Les anciens satellites russes sont devenus une niche lucrative pour les investisseurs. Et il n'est pas question ici d'aérospatiale. L'ancrage occidental de la Pologne et des ex-pays de l'Est attire de plus en plus de capitaux. Les chiffres sont là pour le prouver. L'indice boursier représentatif de la région grimpe de plus de 50% depuis le début de l'année. Il avait déjà remarquablement performé en 2003.

Dans le même temps, les valeurs européennes «classiques» peinent à avancer. Bien sûr, les Bourses françaises et allemandes progressent, mais d'un petit 5% seulement. Heureusement, les titres italiens et espagnols surnagent avec des hausses de 15% en moyenne.

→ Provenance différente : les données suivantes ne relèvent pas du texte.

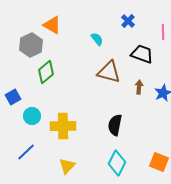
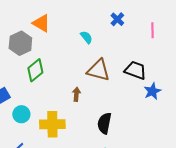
black trapezoid: (142, 54) -> (135, 70), moved
brown arrow: (139, 87) -> (76, 94), moved

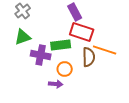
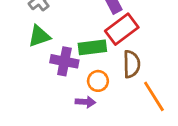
red rectangle: (82, 32) -> (122, 29), turned -55
orange line: (105, 50) -> (154, 96), moved, turned 40

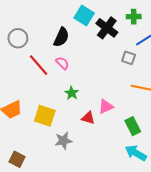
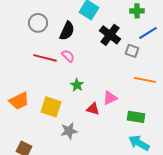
black cross: (107, 28) -> (110, 35), moved
gray circle: (18, 38) -> (38, 23), moved
red line: (39, 65) -> (45, 58), turned -35
green rectangle: (133, 126) -> (136, 117), turned -54

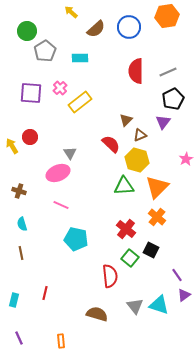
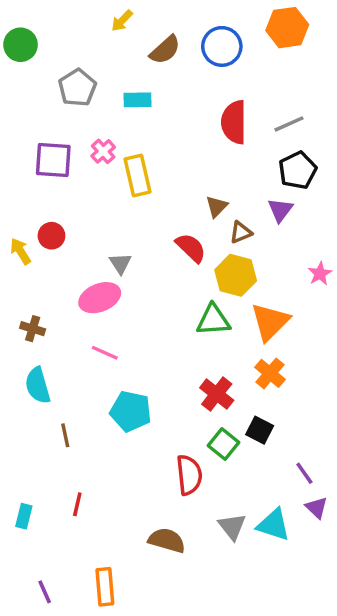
yellow arrow: (71, 12) -> (122, 21), turned -88
green circle: (27, 31) -> (21, 45), moved
yellow rectangle: (80, 102) -> (138, 176), turned -65
cyan semicircle: (22, 224) -> (38, 385), size x1.5
brown line: (21, 253) -> (65, 435), moved
purple triangle: (184, 295) -> (316, 508), turned -40
purple line: (19, 338) -> (45, 592), moved
orange rectangle: (61, 341) -> (105, 587), size x1.5

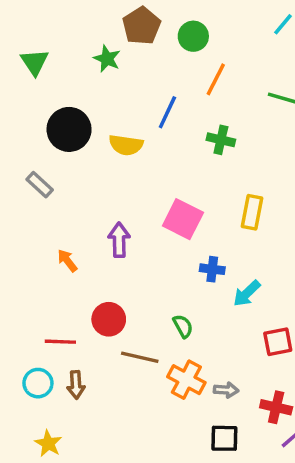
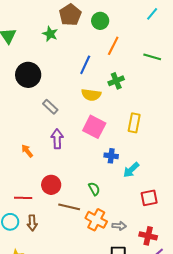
green cross: (221, 140) -> (116, 81), turned -35
yellow semicircle: (126, 145) -> (91, 95), moved
gray rectangle: (40, 185) -> (50, 107), moved

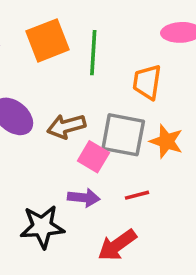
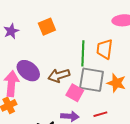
orange square: (47, 40) -> (47, 27), size x0.7
green line: (93, 53) -> (83, 53), moved

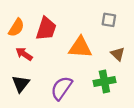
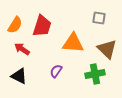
brown triangle: (118, 54) -> (107, 49), size x1.5
black triangle: (21, 84) -> (19, 76), turned -42
purple semicircle: (61, 88) -> (56, 71), moved, size x0.6

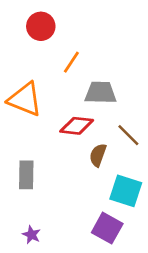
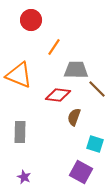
brown line: (128, 135) -> (97, 89), moved
cyan square: (126, 191) -> (95, 144), size x0.7

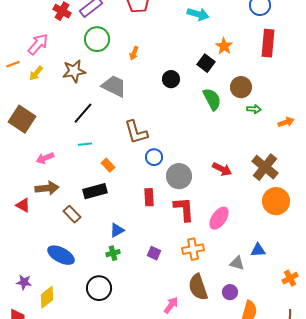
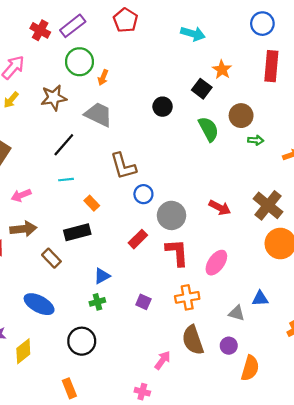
orange arrow: (134, 53) -> (103, 77), moved
red rectangle: (149, 197) -> (138, 239), turned 48

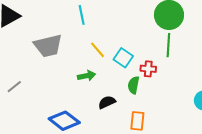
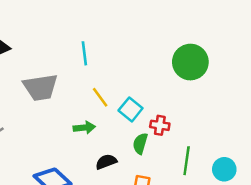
green line: (168, 45) -> (187, 161), moved

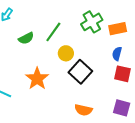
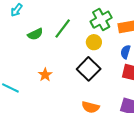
yellow circle: (66, 53) -> (94, 42), moved
orange star: (37, 79) -> (45, 75), size x0.6

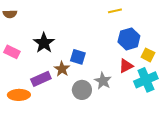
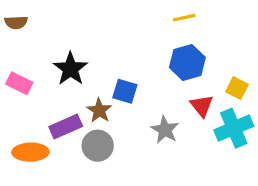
blue hexagon: (129, 39) -> (187, 62), moved
red triangle: (126, 66) -> (202, 106), turned -42
gray circle: (82, 90) -> (98, 146), moved

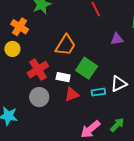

Une maigre consolation. Car il faut se rendre à l'évidence. En 2005, la croissance sera à nouveau au rendez-vous à l'Est, alors qu'elle ne va guère montrer que le bout de son nez dans les pays «historiques» de l'Union européenne. La Slovaquie table par exemple sur un produit intérieur brut en hausse de 5% en 2005, et la Pologne de 4,5%. Des chiffres à faire pâlir de jalousie la vieille Europe, où le taux de croissance devrait se situer entre 1,8 et 2% l'année prochaine.

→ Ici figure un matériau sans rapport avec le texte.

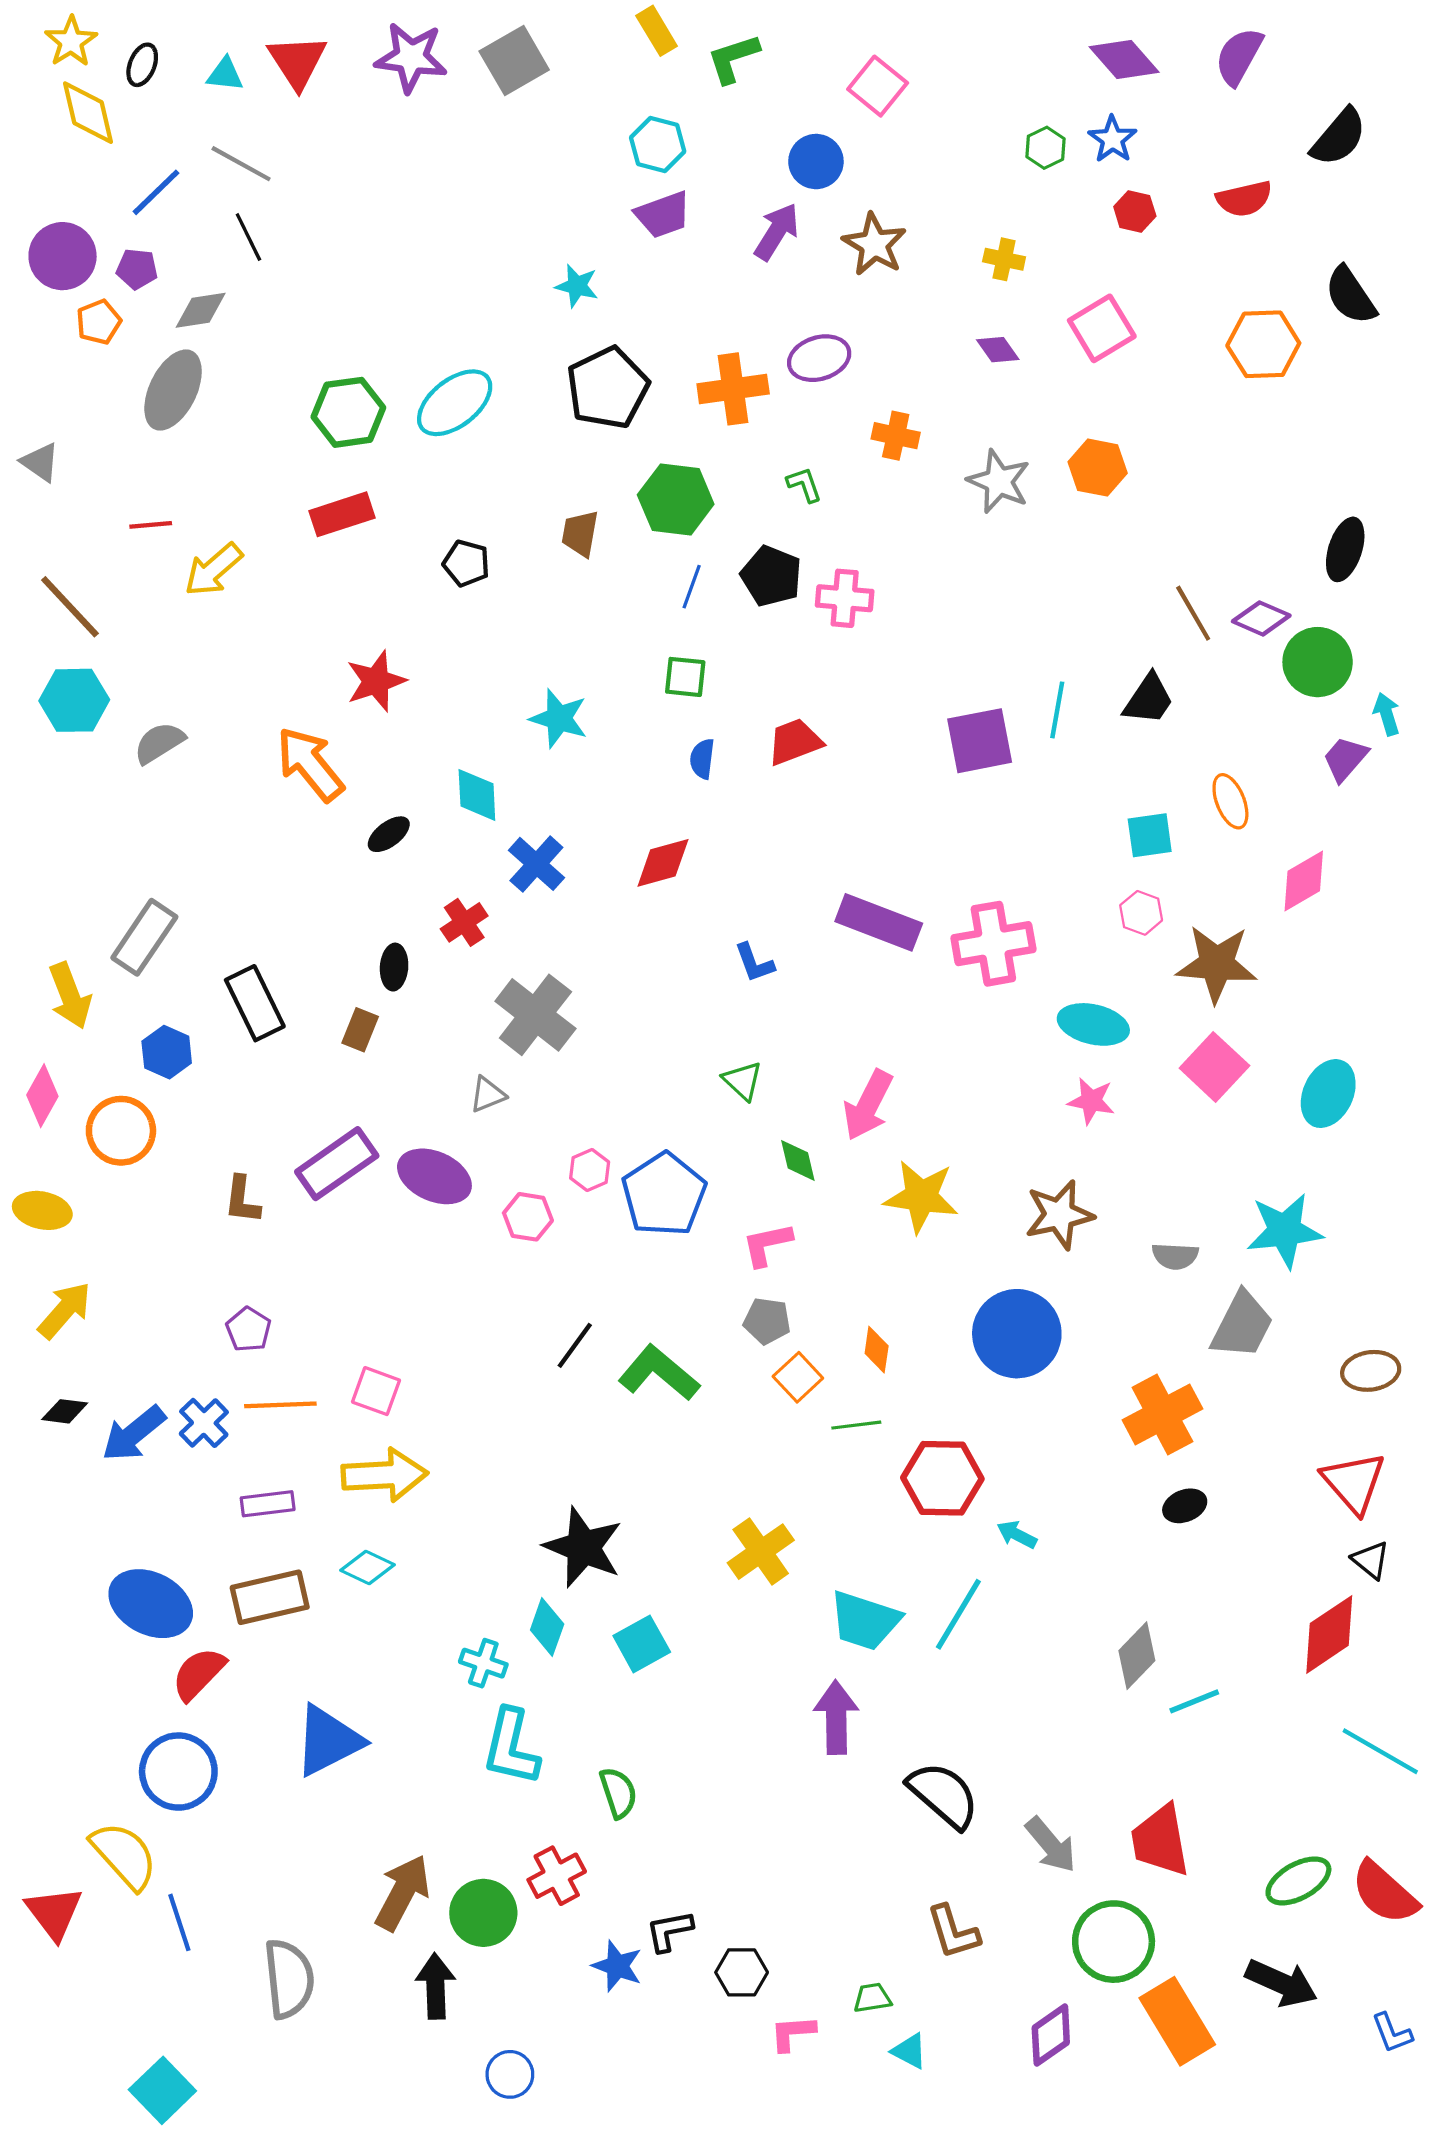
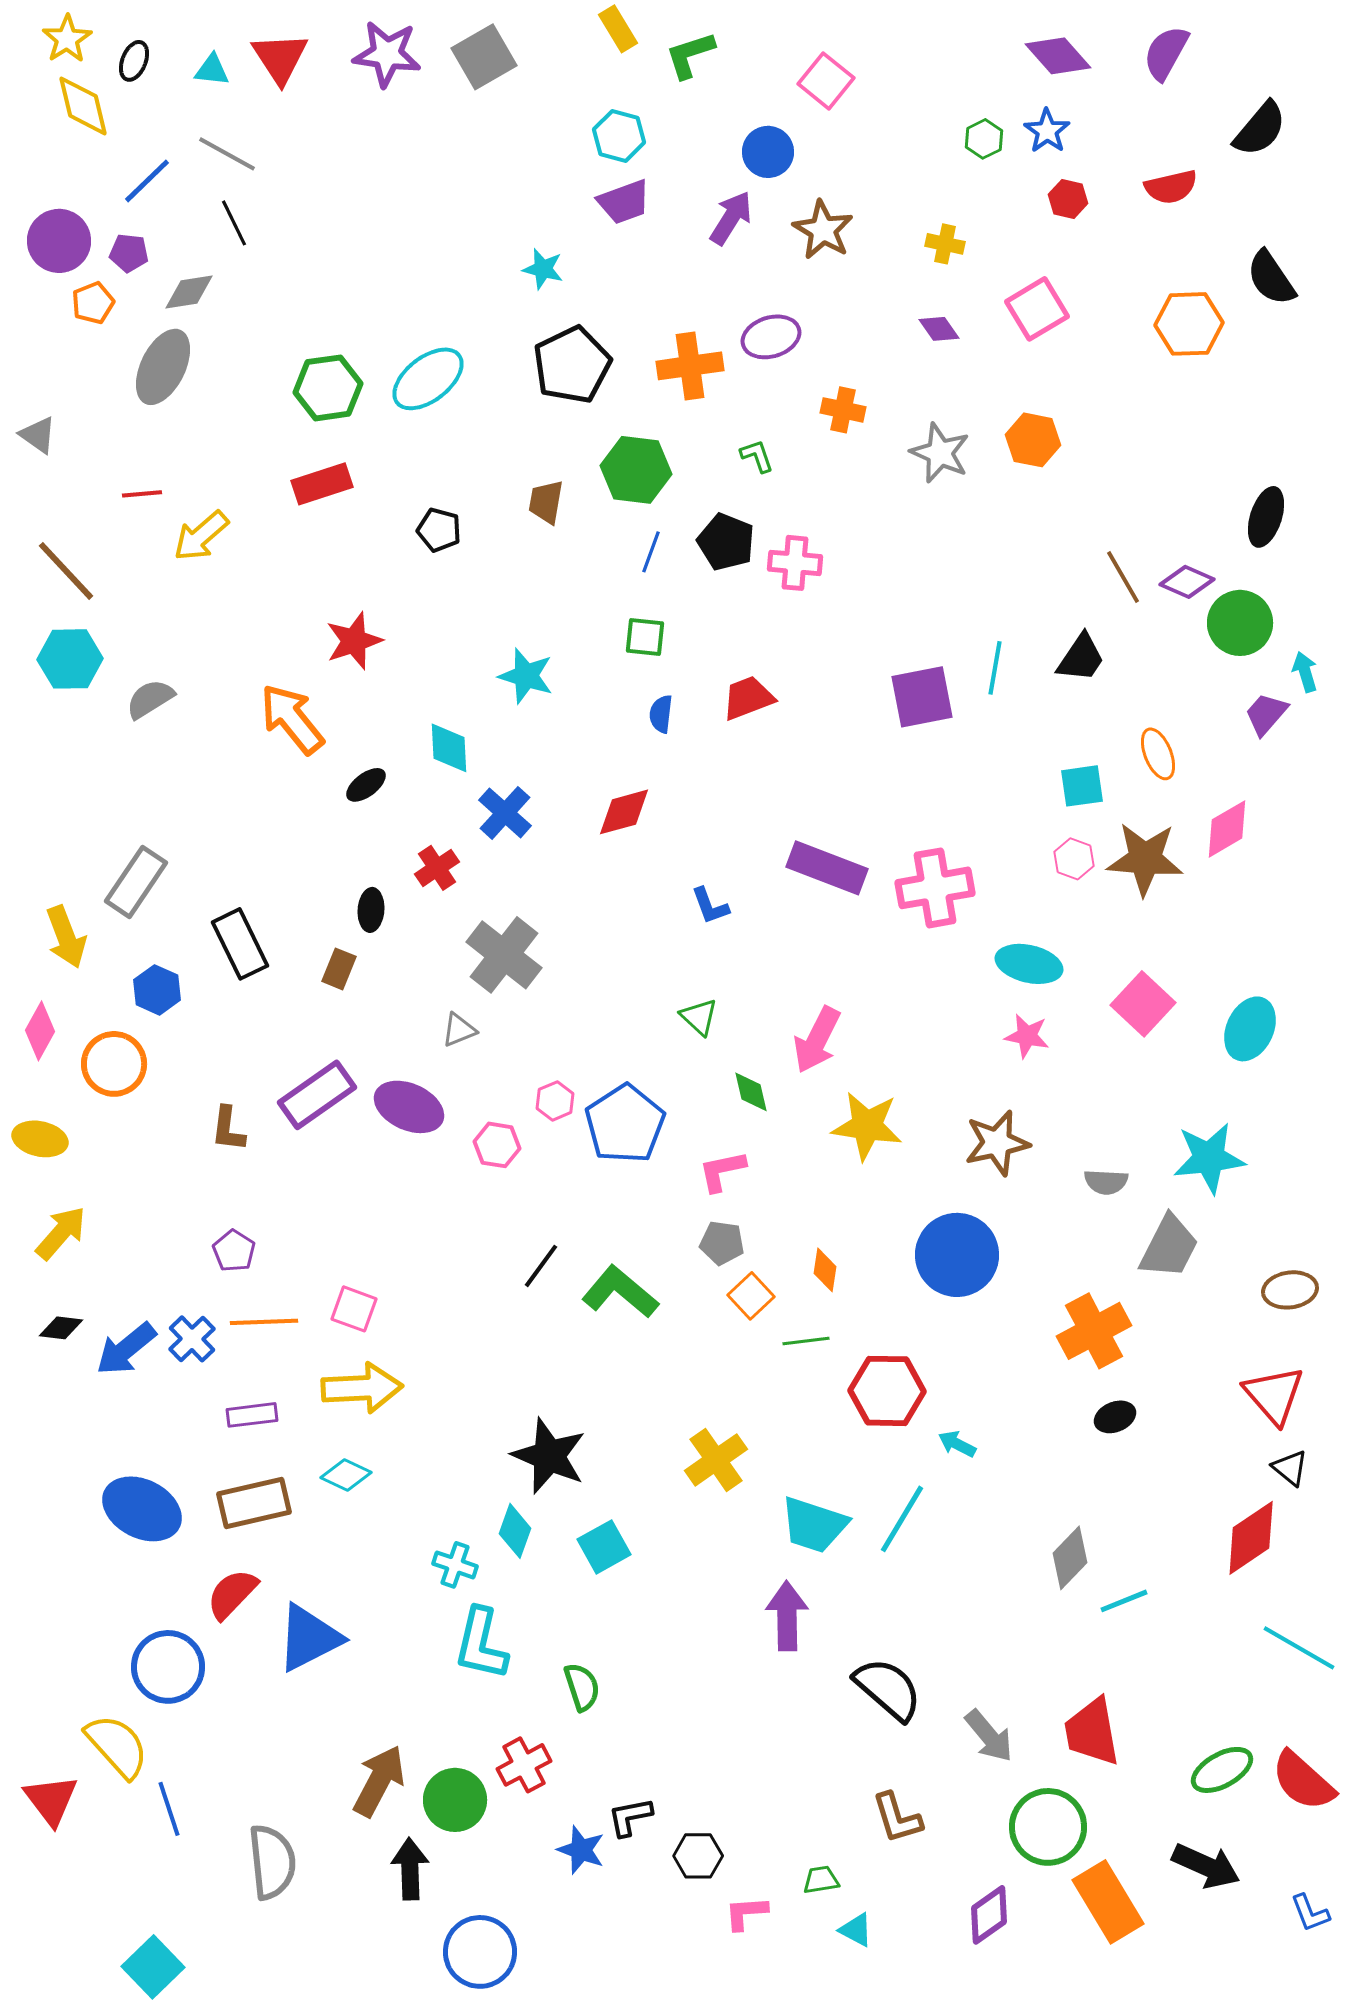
brown star: (1217, 964) -> (1145, 859), moved
red semicircle: (199, 1674) -> (232, 1594), moved
blue circle: (510, 2074) -> (480, 1952), size x1.6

Les Bourses pourraient saluer pour la troisième année consécutive le miracle économique est-européen. Ces pays aimantent chaque année davantage d'investissements. Les sociétés basées à l'Est ont levé près de 6 milliards d'euros au travers de ventes d'actions en 2004, soit trois fois plus qu'un an auparavant.

L'influence du voisin russe joue aussi un rôle. Sans le vouloir, Vladimir Poutine fait grimper les marchés polonais, tchèques ou slovaques par son interventionnisme. Plus Yukos et les oligarques sont inquiétés, plus les investisseurs à la recherche de bonnes opportunités «émergentes» se détournent de la Russie. Et leurs regards se tournent presque naturellement vers la Hongrie ou la Pologne.

Le net retournement de tendance survenu sur la Bourse moscovite illustre ce phénomène. Les valeurs locales ont reculé de près de 30% après le pic établi ce printemps. Dans le même temps, les actions de l'Europe de l'Est ont continué de gagner du terrain.

Une situation qui pourrait durer et soutenir les Bourses des pays de l'Est en 2005. De forts rendements seraient alors au rendez-vous pour la troisième année consécutive. Les investisseurs semblent apprécier la région, coincée entre une zone en panne de croissance et un régime autocratique balbutiant son capitalisme.